Output the listing below exactly, minus its images.
· · · · · · ·
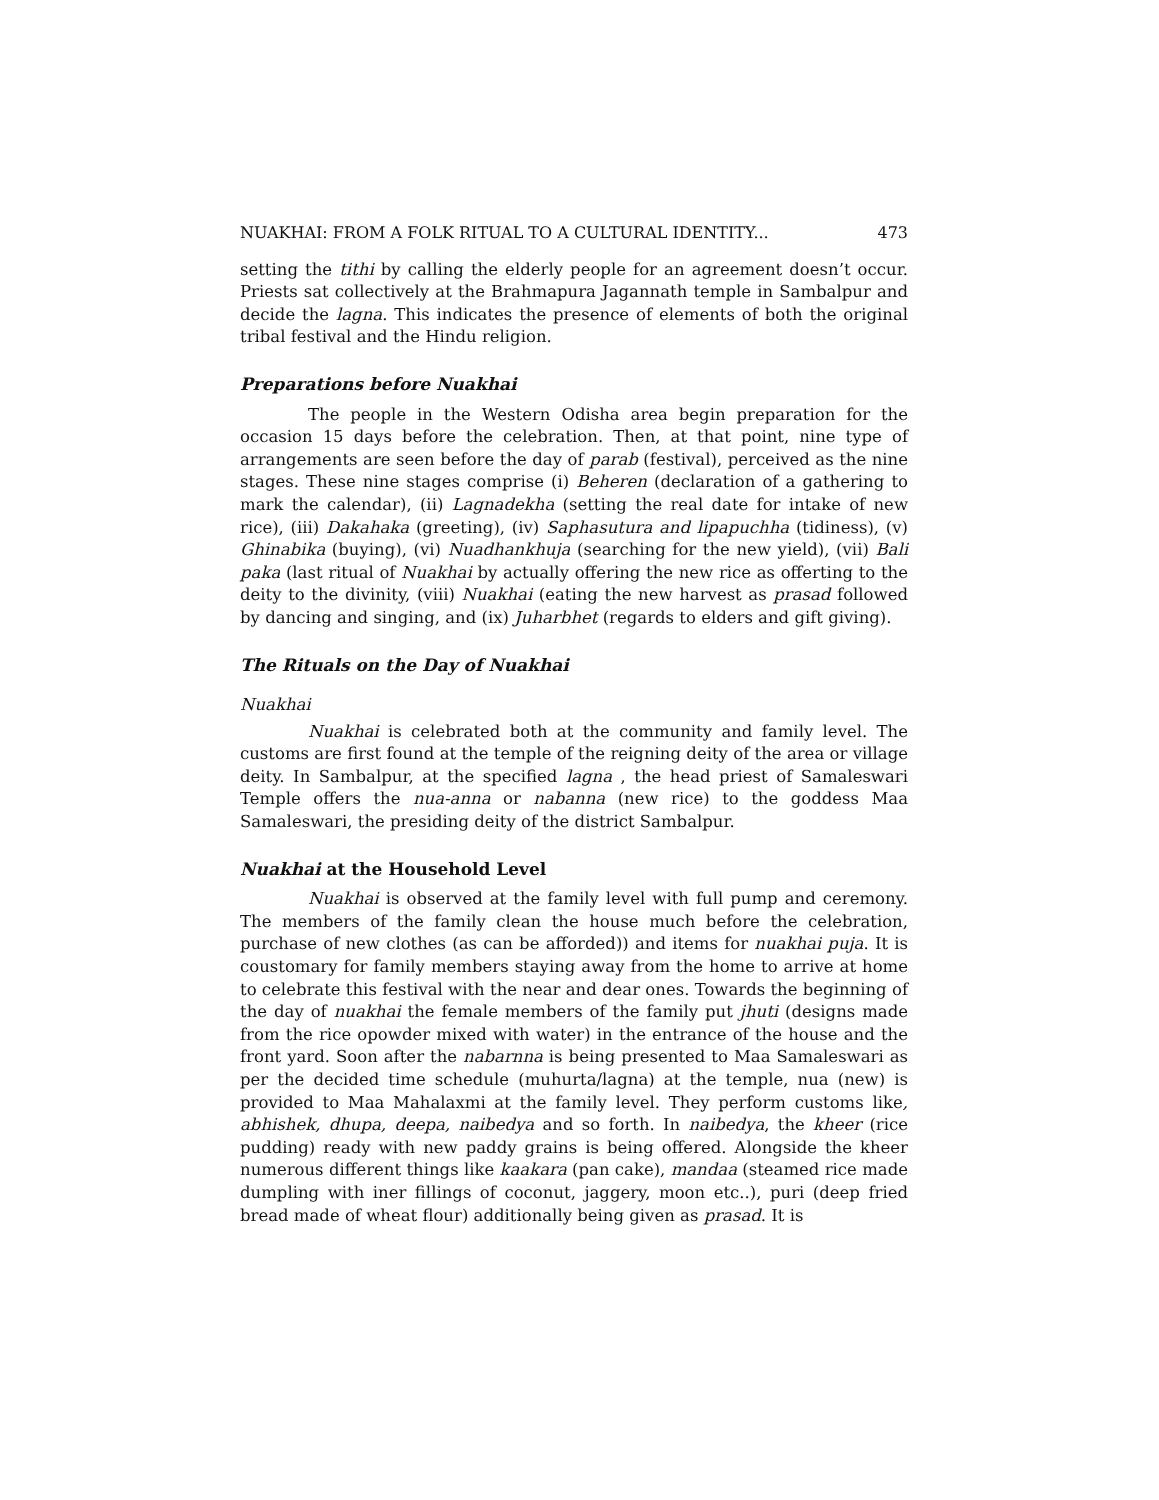NUAKHAI: FROM A FOLK RITUAL TO A CULTURAL IDENTITY... 473
setting the tithi by calling the elderly people for an agreement doesn’t occur. Priests sat collectively at the Brahmapura Jagannath temple in Sambalpur and decide the lagna. This indicates the presence of elements of both the original tribal festival and the Hindu religion.
Preparations before Nuakhai
The people in the Western Odisha area begin preparation for the occasion 15 days before the celebration. Then, at that point, nine type of arrangements are seen before the day of parab (festival), perceived as the nine stages. These nine stages comprise (i) Beheren (declaration of a gathering to mark the calendar), (ii) Lagnadekha (setting the real date for intake of new rice), (iii) Dakahaka (greeting), (iv) Saphasutura and lipapuchha (tidiness), (v) Ghinabika (buying), (vi) Nuadhankhuja (searching for the new yield), (vii) Bali paka (last ritual of Nuakhai by actually offering the new rice as offerting to the deity to the divinity, (viii) Nuakhai (eating the new harvest as prasad followed by dancing and singing, and (ix) Juharbhet (regards to elders and gift giving).
The Rituals on the Day of Nuakhai
Nuakhai
Nuakhai is celebrated both at the community and family level. The customs are first found at the temple of the reigning deity of the area or village deity. In Sambalpur, at the specified lagna , the head priest of Samaleswari Temple offers the nua-anna or nabanna (new rice) to the goddess Maa Samaleswari, the presiding deity of the district Sambalpur.
Nuakhai at the Household Level
Nuakhai is observed at the family level with full pump and ceremony. The members of the family clean the house much before the celebration, purchase of new clothes (as can be afforded)) and items for nuakhai puja. It is coustomary for family members staying away from the home to arrive at home to celebrate this festival with the near and dear ones. Towards the beginning of the day of nuakhai the female members of the family put jhuti (designs made from the rice opowder mixed with water) in the entrance of the house and the front yard. Soon after the nabarnna is being presented to Maa Samaleswari as per the decided time schedule (muhurta/lagna) at the temple, nua (new) is provided to Maa Mahalaxmi at the family level. They perform customs like, abhishek, dhupa, deepa, naibedya and so forth. In naibedya, the kheer (rice pudding) ready with new paddy grains is being offered. Alongside the kheer numerous different things like kaakara (pan cake), mandaa (steamed rice made dumpling with iner fillings of coconut, jaggery, moon etc..), puri (deep fried bread made of wheat flour) additionally being given as prasad. It is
· · · · · · ·
→ Solution to this problem
NUAKHAI: FROM A FOLK RITUAL TO A CULTURAL IDENTITY... 473
setting the tithi by calling the elderly people for an agreement doesn’t occur. Priests sat collectively at the Brahmapura Jagannath temple in Sambalpur and decide the lagna. This indicates the presence of elements of both the original tribal festival and the Hindu religion.
Preparations before Nuakhai
The people in the Western Odisha area begin preparation for the occasion 15 days before the celebration. Then, at that point, nine type of arrangements are seen before the day of parab (festival), perceived as the nine stages. These nine stages comprise (i) Beheren (declaration of a gathering to mark the calendar), (ii) Lagnadekha (setting the real date for intake of new rice), (iii) Dakahaka (greeting), (iv) Saphasutura and lipapuchha (tidiness), (v) Ghinabika (buying), (vi) Nuadhankhuja (searching for the new yield), (vii) Bali paka (last ritual of Nuakhai by actually offering the new rice as offerting to the deity to the divinity, (viii) Nuakhai (eating the new harvest as prasad followed by dancing and singing, and (ix) Juharbhet (regards to elders and gift giving).
The Rituals on the Day of Nuakhai
Nuakhai
Nuakhai is celebrated both at the community and family level. The customs are first found at the temple of the reigning deity of the area or village deity. In Sambalpur, at the specified lagna , the head priest of Samaleswari Temple offers the nua-anna or nabanna (new rice) to the goddess Maa Samaleswari, the presiding deity of the district Sambalpur.
Nuakhai at the Household Level
Nuakhai is observed at the family level with full pump and ceremony. The members of the family clean the house much before the celebration, purchase of new clothes (as can be afforded)) and items for nuakhai puja. It is coustomary for family members staying away from the home to arrive at home to celebrate this festival with the near and dear ones. Towards the beginning of the day of nuakhai the female members of the family put jhuti (designs made from the rice opowder mixed with water) in the entrance of the house and the front yard. Soon after the nabarnna is being presented to Maa Samaleswari as per the decided time schedule (muhurta/lagna) at the temple, nua (new) is provided to Maa Mahalaxmi at the family level. They perform customs like, abhishek, dhupa, deepa, naibedya and so forth. In naibedya, the kheer (rice pudding) ready with new paddy grains is being offered. Alongside the kheer numerous different things like kaakara (pan cake), mandaa (steamed rice made dumpling with iner fillings of coconut, jaggery, moon etc..), puri (deep fried bread made of wheat flour) additionally being given as prasad. It is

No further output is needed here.